Foi lançado nessa sexta-feira, 14, no auditório da OAB, o livro ‘Franca-200 anos’, celebração ao bicentenário da cidade. A seleção dos textos coube a Carlos Roberto Goulart, atual presidente da Academia Francana de Letras. Carogo, como é mais conhecido, empenhou-se em reunir autores que desejaram saudar Franca. Sem seu entusiasmo e determinação, a obra não teria existido. Ele mesmo comparece com três textos.
O primeiro deles cumpre a função de mostrar o gênero do livro que motivou o trabalho e as expectativas que marcaram a execução. Em certa altura de “Palavras do Organizador”, ele revela: “Queríamos que essa fosse mais que uma coletânea – e sim um encontro de vozes, ousando falar de Franca com sensibilidade (...)” Linhas além, em tom de agradecimento aos que aceitaram seu convite para integrar o livro, conclui: “Juntos construiremos uma antologia que permanecerá como testemunho de tudo aquilo que nos faz humanos (...)”
Apreciador de literatura brasileira, incentivador dos poetas locais, ciente de que curadoria é trabalho que pede cuidado na edição, Carogo fez uso de seu discernimento ao sugerir a diferença de dois substantivos comumente usados como sinônimos: coletânea e antologia. De forma delicada, mas assertiva, deixou evidenciado que os termos guardam distinções conceituais.

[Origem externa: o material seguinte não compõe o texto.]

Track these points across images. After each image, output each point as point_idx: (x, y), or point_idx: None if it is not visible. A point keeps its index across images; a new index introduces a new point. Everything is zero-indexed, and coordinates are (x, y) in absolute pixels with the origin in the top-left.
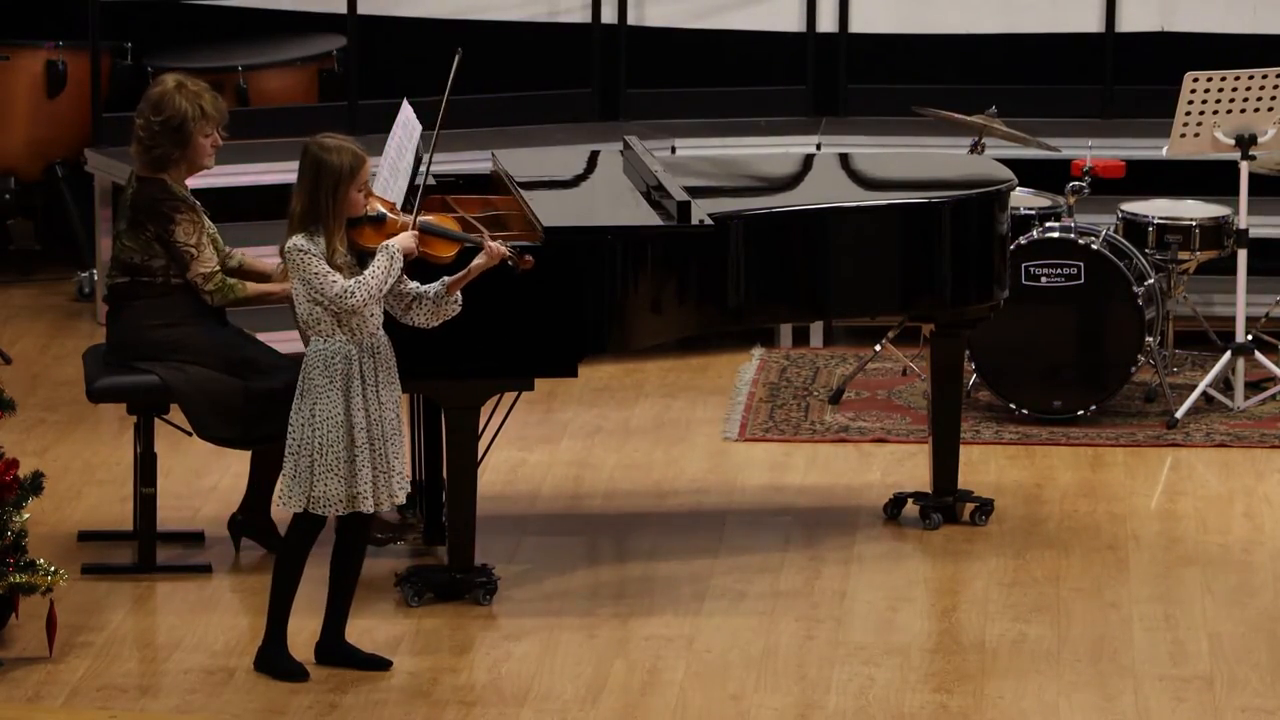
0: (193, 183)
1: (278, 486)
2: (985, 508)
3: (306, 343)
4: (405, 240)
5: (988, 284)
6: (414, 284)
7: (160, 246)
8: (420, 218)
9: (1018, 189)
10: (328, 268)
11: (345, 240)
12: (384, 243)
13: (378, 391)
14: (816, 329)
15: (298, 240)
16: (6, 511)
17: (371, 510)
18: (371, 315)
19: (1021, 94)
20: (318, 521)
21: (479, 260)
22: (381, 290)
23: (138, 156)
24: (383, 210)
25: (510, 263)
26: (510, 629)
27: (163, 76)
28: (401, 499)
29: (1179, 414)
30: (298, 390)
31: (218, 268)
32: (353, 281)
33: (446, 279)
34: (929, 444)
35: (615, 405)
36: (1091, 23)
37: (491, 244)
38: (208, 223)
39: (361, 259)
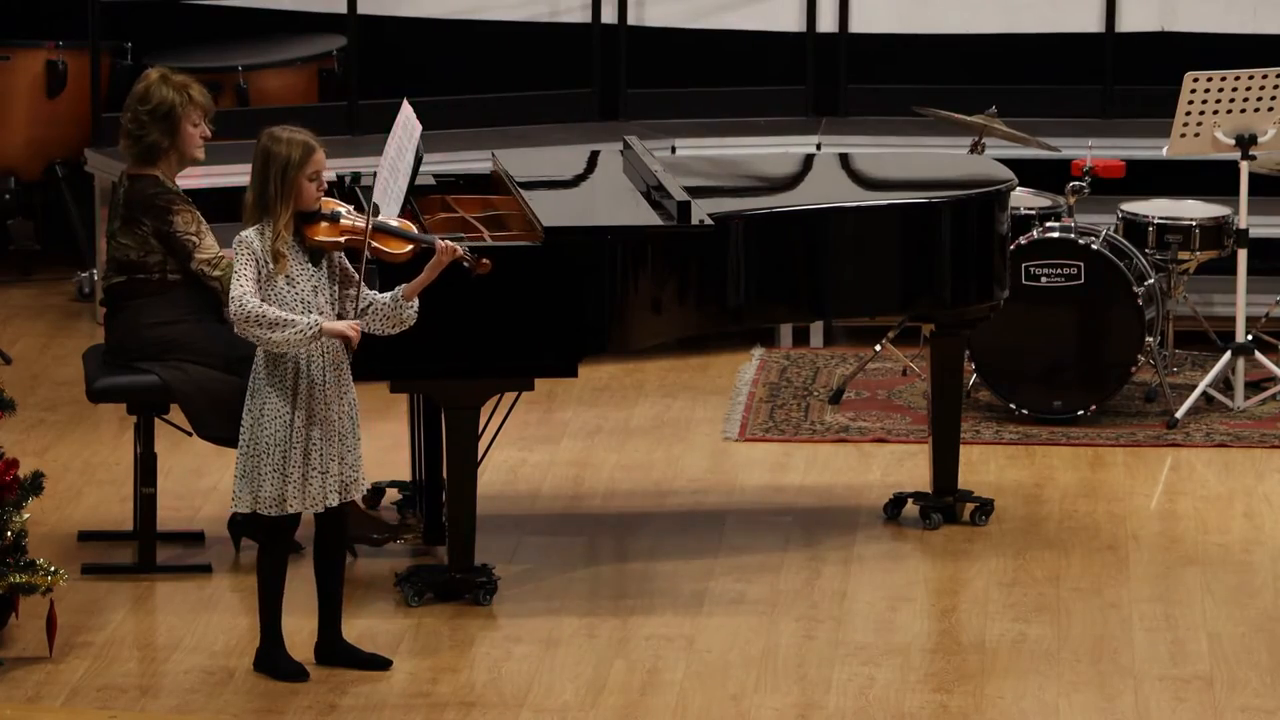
0: (193, 182)
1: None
2: (985, 508)
3: None
4: (339, 327)
5: (988, 284)
6: (370, 292)
7: (158, 241)
8: (375, 218)
9: (1018, 189)
10: (251, 270)
11: (292, 227)
12: (316, 318)
13: (325, 391)
14: (816, 329)
15: (246, 233)
16: (6, 511)
17: (295, 511)
18: (322, 316)
19: (1021, 94)
20: (288, 520)
21: (432, 261)
22: (267, 328)
23: (128, 151)
24: (338, 209)
25: (466, 264)
26: (510, 629)
27: (146, 72)
28: (335, 501)
29: (1179, 414)
30: (248, 390)
31: (222, 253)
32: (254, 303)
33: (403, 286)
34: (929, 444)
35: (615, 405)
36: (1091, 23)
37: (443, 243)
38: (202, 220)
39: (315, 256)
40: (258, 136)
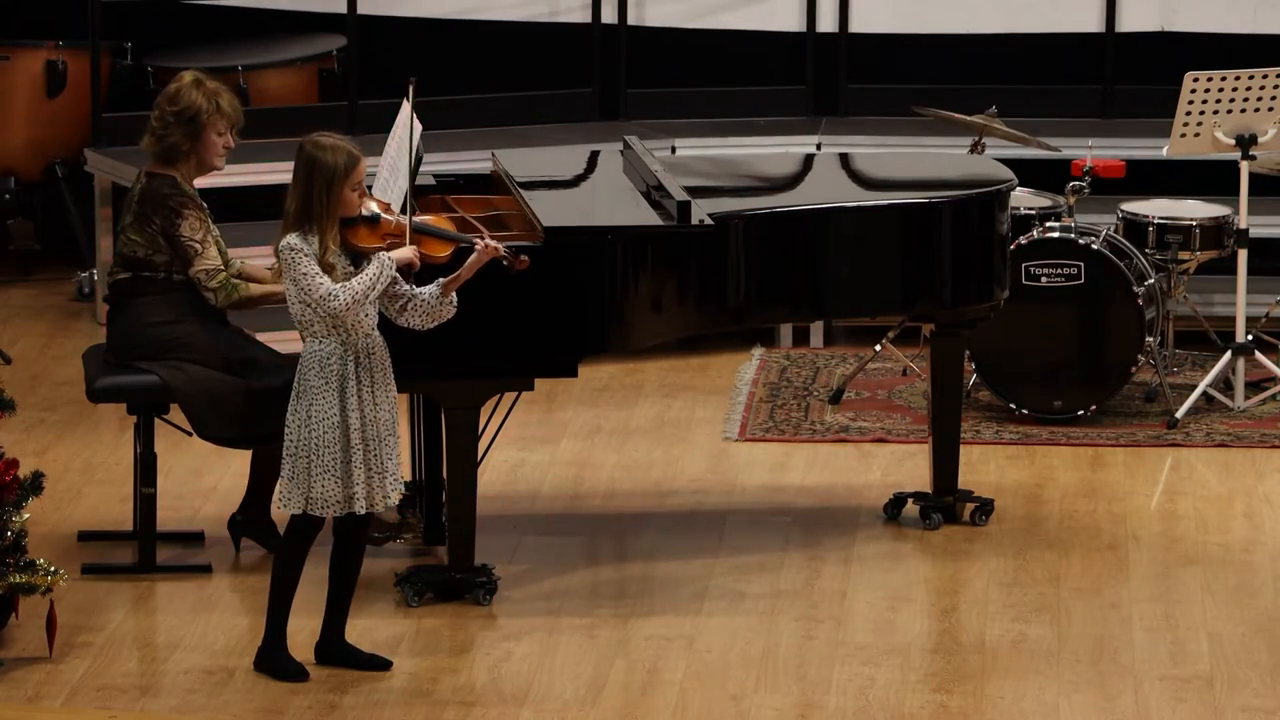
0: (196, 182)
1: (277, 489)
2: (985, 508)
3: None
4: (404, 253)
5: (988, 284)
6: (408, 286)
7: (164, 241)
8: (414, 218)
9: (1018, 189)
10: (317, 269)
11: (338, 239)
12: (381, 253)
13: (373, 392)
14: (816, 329)
15: (291, 239)
16: (6, 511)
17: (364, 511)
18: (365, 317)
19: (1021, 94)
20: (315, 522)
21: (471, 259)
22: (368, 297)
23: (149, 149)
24: (377, 210)
25: (505, 262)
26: (510, 629)
27: (182, 73)
28: (394, 500)
29: (1179, 414)
30: (293, 392)
31: (222, 267)
32: (339, 285)
33: (441, 280)
34: (929, 444)
35: (615, 405)
36: (1091, 23)
37: (485, 242)
38: (213, 226)
39: (355, 259)
40: (300, 144)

Assim, se dermos um passo etimológico e resgatarmos origens junto aos dicionários que registram a gênese das palavras, encontraremos ‘coletânea’ nascendo do particípio passado do verbo ‘colligere’, que traz a implícita ideia de ‘juntar’. Quanto à ‘antologia’, nos devolve raízes profundas no grego, onde constituía frase com sentido de ‘coleção de flores’, o que aliás a levou ao latim ‘florilegium’. Num caso e em outro, reunião ou coleção, os vocábulos foram reafirmando com o tempo a ideia comum de pluralidade. Entretanto, a semântica não perdeu sua essência, e um aspecto básico de diferenciação se manteve.

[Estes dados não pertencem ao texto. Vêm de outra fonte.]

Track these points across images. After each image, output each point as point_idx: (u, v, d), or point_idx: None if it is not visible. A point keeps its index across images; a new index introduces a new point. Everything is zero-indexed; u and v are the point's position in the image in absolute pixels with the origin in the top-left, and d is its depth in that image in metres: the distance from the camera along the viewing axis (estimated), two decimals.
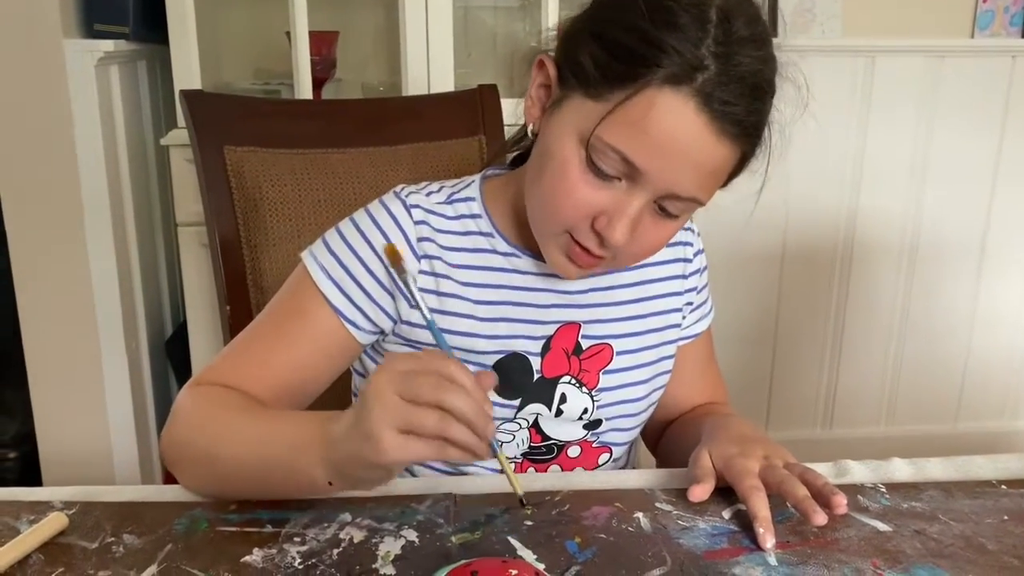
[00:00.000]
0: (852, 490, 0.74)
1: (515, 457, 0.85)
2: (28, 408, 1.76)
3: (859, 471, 0.78)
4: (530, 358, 0.82)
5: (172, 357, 1.94)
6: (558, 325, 0.83)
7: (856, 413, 2.30)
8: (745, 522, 0.69)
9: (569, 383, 0.84)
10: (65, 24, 1.59)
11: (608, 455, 0.88)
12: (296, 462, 0.65)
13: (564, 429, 0.85)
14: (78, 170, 1.64)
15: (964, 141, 2.13)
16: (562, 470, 0.86)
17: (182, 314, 1.98)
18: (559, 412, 0.84)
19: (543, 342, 0.83)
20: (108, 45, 1.62)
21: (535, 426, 0.84)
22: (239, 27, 1.97)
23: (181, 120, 1.57)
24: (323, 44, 1.80)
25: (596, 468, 0.88)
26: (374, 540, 0.66)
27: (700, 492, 0.72)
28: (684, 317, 0.92)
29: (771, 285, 2.19)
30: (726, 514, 0.71)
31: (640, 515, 0.70)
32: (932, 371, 2.30)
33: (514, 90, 1.90)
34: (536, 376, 0.82)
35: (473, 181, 0.86)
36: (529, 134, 0.78)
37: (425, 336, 0.81)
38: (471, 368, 0.77)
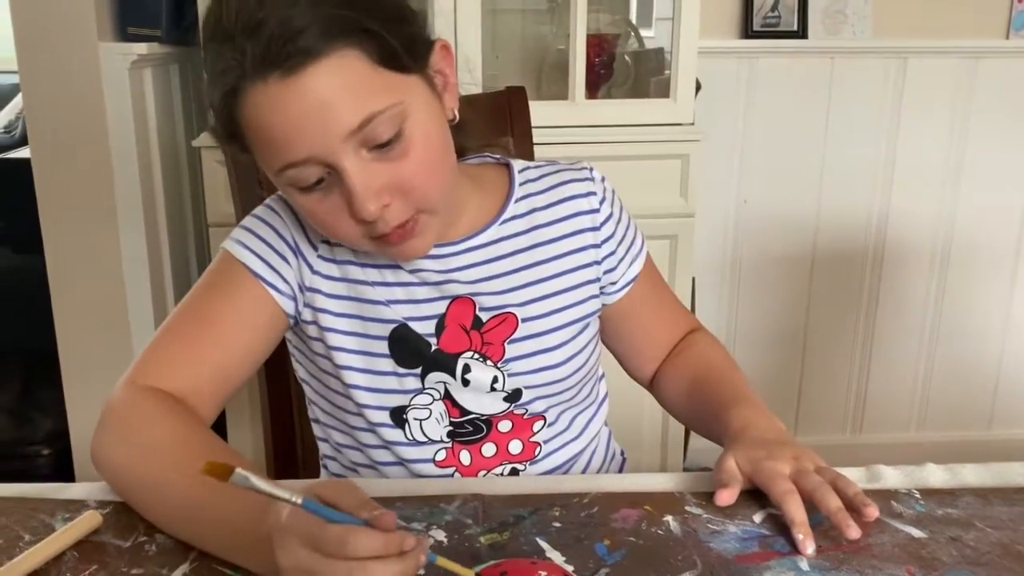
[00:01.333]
0: (886, 495, 0.73)
1: (443, 440, 0.83)
2: (62, 406, 1.78)
3: (892, 476, 0.77)
4: (424, 336, 0.81)
5: None
6: (448, 301, 0.82)
7: (886, 419, 2.28)
8: (776, 526, 0.69)
9: (472, 358, 0.82)
10: (100, 27, 1.61)
11: (543, 422, 0.86)
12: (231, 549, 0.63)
13: (481, 401, 0.83)
14: (112, 171, 1.67)
15: (999, 144, 2.10)
16: (497, 449, 0.85)
17: None
18: (465, 381, 0.82)
19: (436, 321, 0.81)
20: (141, 48, 1.65)
21: (448, 398, 0.82)
22: None
23: (212, 122, 1.58)
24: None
25: (533, 437, 0.86)
26: None
27: (727, 496, 0.71)
28: (612, 269, 0.88)
29: (801, 288, 2.18)
30: (757, 518, 0.70)
31: (670, 518, 0.70)
32: (965, 376, 2.26)
33: (542, 92, 1.90)
34: (433, 348, 0.81)
35: None
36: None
37: (326, 303, 0.81)
38: (373, 341, 0.81)
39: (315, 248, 0.82)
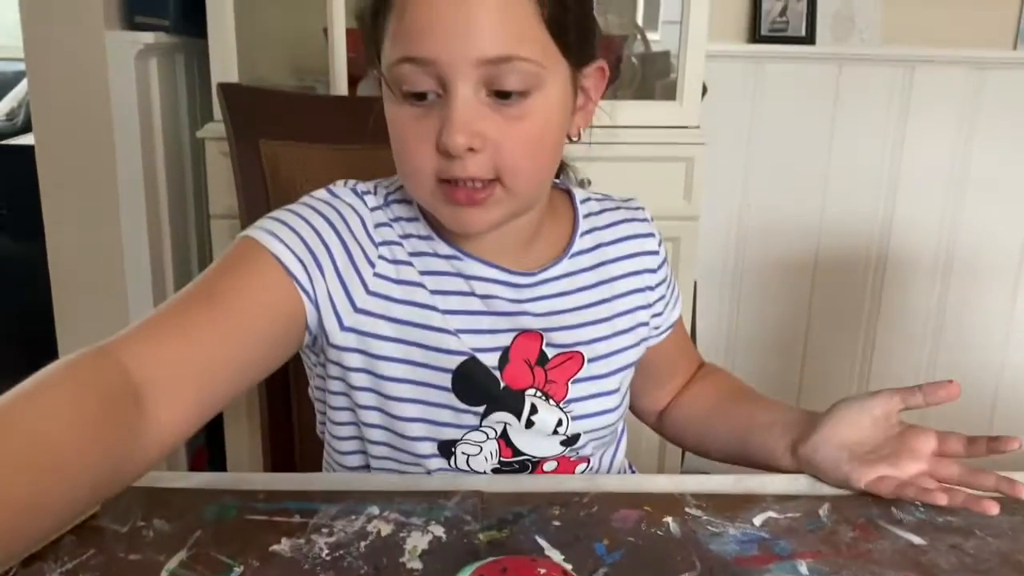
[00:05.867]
0: (886, 502, 0.73)
1: (486, 473, 0.79)
2: None
3: None
4: (490, 369, 0.76)
5: None
6: (515, 334, 0.76)
7: None
8: (775, 530, 0.69)
9: (535, 396, 0.77)
10: (107, 16, 1.61)
11: (586, 464, 0.84)
12: None
13: (538, 444, 0.78)
14: (115, 161, 1.67)
15: (1004, 154, 2.10)
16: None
17: None
18: (530, 423, 0.77)
19: (500, 353, 0.76)
20: (148, 37, 1.64)
21: (504, 437, 0.77)
22: (277, 23, 1.98)
23: (217, 113, 1.58)
24: (360, 42, 1.80)
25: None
26: (401, 534, 0.66)
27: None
28: (660, 314, 0.87)
29: (803, 294, 2.18)
30: (757, 521, 0.70)
31: (669, 519, 0.70)
32: (964, 387, 2.24)
33: None
34: (501, 386, 0.76)
35: None
36: None
37: (382, 327, 0.74)
38: (434, 372, 0.74)
39: (372, 264, 0.74)
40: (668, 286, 0.88)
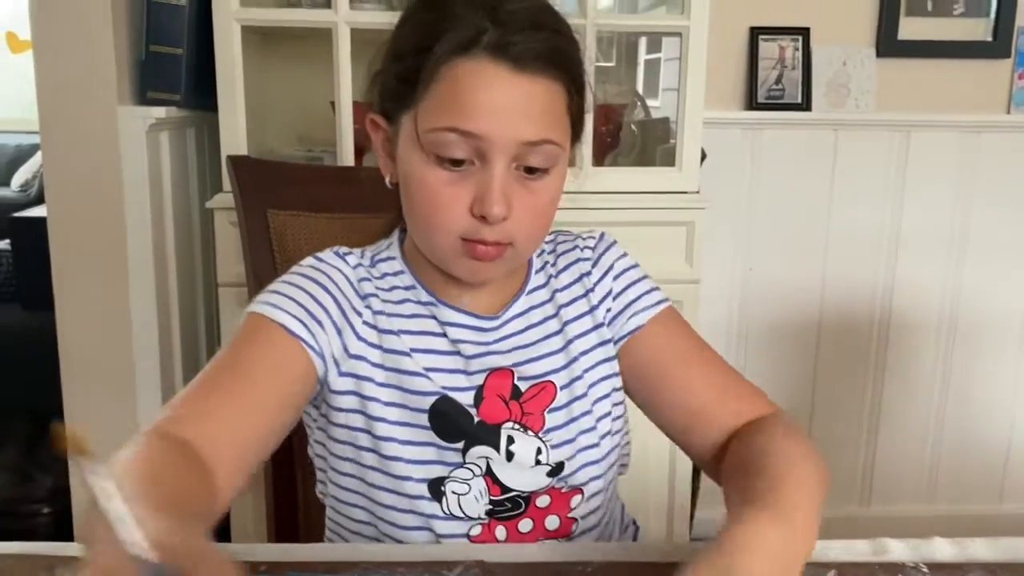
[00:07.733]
0: (893, 568, 0.72)
1: (480, 517, 0.81)
2: (64, 465, 1.78)
3: (899, 550, 0.76)
4: (464, 406, 0.81)
5: None
6: (486, 373, 0.83)
7: (895, 491, 2.25)
8: None
9: (513, 428, 0.82)
10: (120, 91, 1.66)
11: (580, 496, 0.84)
12: None
13: (523, 477, 0.81)
14: (126, 231, 1.69)
15: (1002, 217, 2.13)
16: (534, 525, 0.83)
17: None
18: (510, 455, 0.81)
19: (474, 392, 0.82)
20: (160, 112, 1.68)
21: (489, 474, 0.81)
22: (285, 96, 2.03)
23: (226, 184, 1.61)
24: (364, 112, 1.84)
25: (570, 513, 0.84)
26: None
27: None
28: (607, 326, 0.87)
29: (807, 357, 2.17)
30: None
31: None
32: (974, 449, 2.24)
33: None
34: (475, 420, 0.81)
35: (392, 242, 0.89)
36: (388, 185, 0.84)
37: (370, 371, 0.81)
38: (414, 413, 0.80)
39: (359, 314, 0.82)
40: (614, 299, 0.88)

Isso posto, antologia chegou até nós como verbete usado para perfilar a obra que traz a público uma diversidade de vozes e estilos, oferecendo ao leitor visão panorâmica de um tema específico, enquanto coletânea mostra obras de um mesmo autor aglutinadas por tema comum. Torna-se então claro que o título ao qual os leitores agora têm acesso é uma antologia porque reúne textos de diferentes autores e épocas que se expressam com vozes singulares e em estilos diversos sobre um mesmo tema. Embora a capa induza a pensar em tema único, qual seja, a celebração dos 200 anos de Franca, alguns escritos não se inserem neste contexto. Mas, considerando o fato de que os autores são francanos, ou estão emocionalmente ligados à cidade, é justo ampliar o olhar, abrir o leque, considerar que importante é reconhecer o caráter de literariedade dos textos.
Há prosa expressa em crônicas, grande parte delas marcada pelo lirismo, traço peculiar reconhecível em nossos cronistas desde o início do século XX, quando começaram a ser publicados nos jornais que já circulavam, como o ‘Comércio da Franca’ que por mais de um século acolheu a maioria da produção literária da cidade e região. Há poesia, “a forma mais autêntica de manifestação da linguagem”, como ensinou Martin Heiddeger em seu derradeiro livro, expressando a certeza de que na linguagem, “a casa do ser”, se revela quem somos, nossa voz, o que nos é intrínseco, as potencialidades que temos.
Tomo emprestada a esse filósofo alemão outra ideia iluminadora: “falar com o outro significa dizer algo para o outro, alguma coisa, e confiarem-se mutuamente ao que se mostra.” Por tal viés podemos apreciar este livro como uma conversa entre escritores e leitores tacitamente acordados a respeito do valor de Franca, a cidade homenageada.
Todo escritor está sempre falando sobre algo que o comove e confiando em que aquele que o lê compreenderá. Os leitores de ‘Franca- 200 anos’ encontrarão em suas páginas autores que descrevem a cidade de história singular, do passado e do presente, do encontro de paulistas e mineiros, de espaço acolhedor para brasileiros dos quatro pontos cardeais. A Franca bucólica e a urbana, a antiga e a contemporânea, a do centro e a periférica, a de vultos históricos mas principalmente a da gente comum caminhando com pés firmes, olhos atentos, ouvidos acurados ao vozerio que traduz permanente trabalho de construção e reconstrução. Ela é a inspiração da antologia que semelha coral a entoar amorosamente gratidões e esperanças.
Sonia Machiavelli é professora, jornalista, escritora; membro da Academia Francana de Letras.